Treatment and Enhancement
The discipline of neuropharmocology pertains to both the diseased and the well individual. It works in both the well individual and the diseased by affecting mood, sensations, thinking and memory. The science addresses illnesses such as schizophrenia and Alzheimer’s disease through therapy with pharmaceuticals. There is a huge interest currently in developing drugs that treat Alzheimer’s and delay or stop the deterioration of memory and cognitive function that the illness brings. The drugs that are developed for many illnesses, however, have been found to be effective in well individuals for enhancement. Think of the pills that you might take to improve your information retention. Therapy-versus-enhancement is a controversial area of this science because, although no one would argue that therapeutic drugs are not useful, the function and nature of the brain is not fully understood and that opens many ethical issues.
New Frontier in Pharmacology
“Study.com” featured a story that discussed the new “smart drugs.” Also called designer drugs, these are the substances used for enhancement. The drugs are used in one of three areas: enhancing understanding and mood, enhancing memory and memory retrieval and blocking some memories.
Amphetamines, for instance, have been used to change the way individuals with ADD or ADHD behave, allowing them to retain more of what they are taught and stabilizing their moods. However, the side effects of many pharmaceuticals used in ADHD therapy make it imperative to develop new and safer drugs.
Ampakines stimulate memory and alertness and are increasingly useful in treating Alzheimer’s. Science is not content with developing new therapies, however. What if spritzing a nasal spray could turn a clinically healthy but very shy individual into a social butterfly? Well, it can. The name of the drug is Oxytocin and it helps people become less inhibited.

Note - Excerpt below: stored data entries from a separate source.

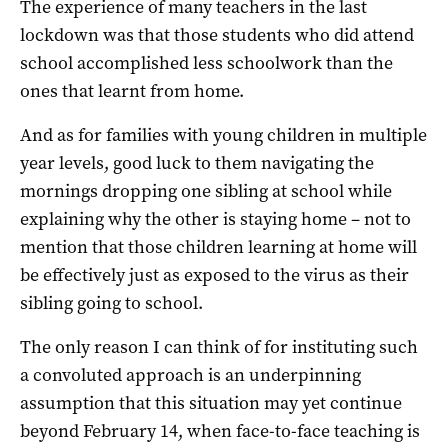
The experience of many teachers in the last
lockdown was that those students who did attend
school accomplished less schoolwork than the
ones that learnt from home.
And as for families with young children in multiple
year levels, good luck to them navigating the
mornings dropping one sibling at school while
explaining why the other is staying home – not to
mention that those children learning at home will
be effectively just as exposed to the virus as their
sibling going to school.
The only reason I can think of for instituting such
a convoluted approach is an underpinning
assumption that this situation may yet continue
beyond February 14, when face-to-face teaching is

That is just a glimpse of the new frontier this science is opening: the study and development of new pharmaceuticals for therapy and for enhancement.
The Ethical Dilemma
With all that this pharmacology discipline can and does do for mankind, there are some issues of ethics. For one, the essence of the science—drugs that affect the moods and perceptions—makes the substances desirable and the drugs are widely abused, stressing medical and financial resources. Another issue is safety. Although we know that certain parts of the brain function to do certain things, we do not know how. In fact, there is much we don’t know about the brain. Is it safe to alter processes that we don’t understand?
Advances in the study of how chemical messages sent through the brain affect its functioning, along with technological advances in drug delivery mean that this science will yet surprise humans with new pharmaceuticals that will offer both therapy and enhancement. In spite of its history in treatment of mental illnesses and psychological conditions, Neuropharmocology is just beginning to touch the field of enhancing human lives.